Type of Document Dissertation
Author Gugliotta, Angela
Author's Email Address agugliot@uchicago.edu
URN etd-12152004-121352
Title “HELL WITH THE LID TAKEN OFF:” A CULTURAL HISTORY OF AIR POLLUTION – PITTSBURGH
Degree Doctor of Philosophy
Department History
Advisory Committee
Advisor Name Title
Christopher Hamlin Committee Chair
Gail Bederman Committee Member
Thomas Schlereth Committee Member
Walter Nugent Committee Member
Keywords
  • Pittsburgh -- history
  • environmental science -- history
  • cultural history
  • air pollution -- history
  • urban history
  • environmental history
Date of Defense 2004-11-30
Availability unrestricted
Abstract
Pittsburgh has been known for coal smoke since its founding. Yet no comprehensive study

exists of the meaning of smoke to the city. Urban pollution is usually discussed in terms of

problem and solution. Such narratives seldom do justice to the mixed losses and benefits

inherent in historical outcomes or to the ambiguous motives and capacities of historical

actors. This dissertation asks when, for whom, and why smoke became a problem in

Pittsburgh. More broadly, it examines the rich variety of roles smoke played in urban

history.

Pittsburgh began as a frontier settlement. The smoky spectacle described in

travelers’ accounts advertised its abundant coal and industrial promise. Valued for

economic potential rather than civic culture, Pittsburgh’s future seemed precarious.

Environmental sacrifice shored up its uncertain prospects.

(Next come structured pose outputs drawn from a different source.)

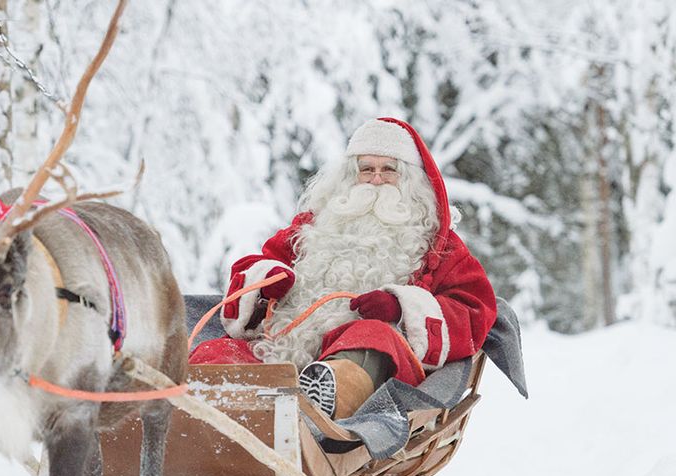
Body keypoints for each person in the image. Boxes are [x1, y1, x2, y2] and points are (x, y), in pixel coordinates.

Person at [190, 117, 498, 418]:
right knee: (215, 353)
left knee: (373, 335)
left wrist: (401, 308)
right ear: (351, 176)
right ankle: (205, 407)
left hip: (370, 370)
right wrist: (266, 281)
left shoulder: (439, 245)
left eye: (388, 170)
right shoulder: (313, 227)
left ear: (410, 180)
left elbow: (474, 310)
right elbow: (256, 268)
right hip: (281, 351)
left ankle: (324, 399)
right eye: (367, 170)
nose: (376, 179)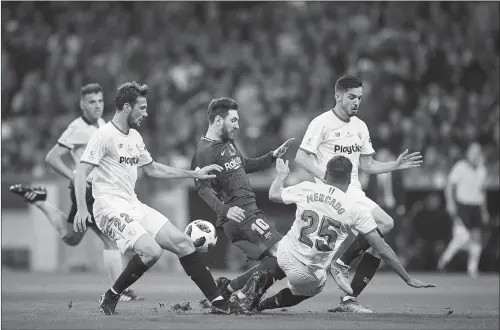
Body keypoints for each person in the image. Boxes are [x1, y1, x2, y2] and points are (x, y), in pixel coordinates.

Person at [73, 82, 241, 315]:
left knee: (183, 243)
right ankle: (112, 295)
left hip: (132, 204)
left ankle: (218, 301)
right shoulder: (104, 136)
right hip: (108, 207)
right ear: (126, 107)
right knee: (151, 251)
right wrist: (82, 208)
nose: (146, 113)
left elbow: (152, 169)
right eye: (141, 108)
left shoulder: (134, 137)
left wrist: (193, 173)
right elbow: (81, 172)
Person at [295, 75, 423, 312]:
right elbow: (301, 157)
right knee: (386, 223)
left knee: (377, 242)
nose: (356, 102)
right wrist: (325, 177)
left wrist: (394, 165)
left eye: (360, 98)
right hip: (333, 192)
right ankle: (342, 264)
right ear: (338, 96)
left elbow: (367, 165)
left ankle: (348, 299)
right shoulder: (321, 123)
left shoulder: (360, 127)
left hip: (354, 191)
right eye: (352, 97)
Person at [241, 156, 435, 313]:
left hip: (285, 254)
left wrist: (282, 175)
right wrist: (407, 278)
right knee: (314, 288)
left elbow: (273, 195)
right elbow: (381, 248)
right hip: (308, 274)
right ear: (350, 180)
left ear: (325, 174)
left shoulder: (308, 187)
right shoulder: (355, 208)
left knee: (280, 250)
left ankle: (255, 286)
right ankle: (263, 305)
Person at [9, 83, 140, 301]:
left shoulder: (100, 123)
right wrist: (74, 176)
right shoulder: (77, 127)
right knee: (111, 238)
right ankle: (120, 291)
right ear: (82, 105)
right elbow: (51, 157)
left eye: (99, 100)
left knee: (70, 237)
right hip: (86, 191)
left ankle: (41, 201)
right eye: (92, 102)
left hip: (95, 191)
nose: (97, 105)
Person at [191, 97, 294, 300]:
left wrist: (272, 156)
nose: (238, 126)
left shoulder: (228, 143)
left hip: (248, 213)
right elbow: (202, 188)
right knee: (286, 255)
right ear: (218, 120)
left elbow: (244, 164)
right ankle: (243, 298)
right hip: (239, 215)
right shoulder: (204, 151)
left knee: (278, 262)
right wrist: (225, 209)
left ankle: (228, 290)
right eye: (234, 120)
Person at [438, 142, 490, 277]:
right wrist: (450, 203)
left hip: (476, 206)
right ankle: (445, 259)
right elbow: (450, 185)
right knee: (462, 236)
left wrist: (484, 210)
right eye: (473, 152)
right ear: (468, 153)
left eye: (478, 152)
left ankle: (472, 269)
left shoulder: (482, 170)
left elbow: (482, 191)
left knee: (476, 238)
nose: (475, 155)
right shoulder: (460, 167)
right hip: (463, 206)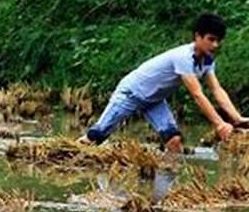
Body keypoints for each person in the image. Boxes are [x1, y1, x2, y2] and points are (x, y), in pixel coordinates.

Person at [81, 13, 248, 152]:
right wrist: (219, 124)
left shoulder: (207, 61)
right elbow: (197, 94)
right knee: (96, 137)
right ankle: (70, 156)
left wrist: (236, 118)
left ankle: (164, 188)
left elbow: (216, 89)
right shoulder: (183, 57)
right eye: (211, 39)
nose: (215, 45)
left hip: (154, 100)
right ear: (197, 36)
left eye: (218, 41)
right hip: (131, 93)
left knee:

Nuisance judgements and local newspapers characterized opposition to smoke as a

threat to economic necessity – arising from luxurious and vicious tastes of coddled and feminized elites. By the 1880s technological changes, especially the introduction of natural

gas, broke connections between particular production processes and economic success. For

skilled workers of Pittsburgh’s National Labor Tribune, and their employers, values like

cleanliness, previously regarded as antithetical to industry, became supportive of it. Natural

gas made better steel, iron and glass than bituminous coal. Changes in class structure and

social geography encouraged elites to reject provincialism and frontier exceptionalism.

From the 1890s on, interest in economic diversification justified smoke abatement

through values formerly seen as threats to economic welfare: leisure, consumption, and

domesticity, embodied in real estate and retail commerce. The Mellon Institute Smoke

Investigation and its successor studies (1911-1941) exhibit the interplay of such interests

with changing environmental, scientific and reform orientations. Despite such sustained

efforts, environmental attitudes fluctuated as depression and defense industry booms

reshaped civic hopes and fears.

Architects of Pittsburgh’s mid-twentieth century “Renaissance” would construct the

previous 150 years as an environmental Dark Age. Yet, Pittsburghers had no more

passively accepted smoke than they had unanimously resisted it. Throughout the period,

smoke had been put to varied political uses, serving diverse and shifting constituencies,

shaping and shaped by Pittsburgh’s social and cultural history.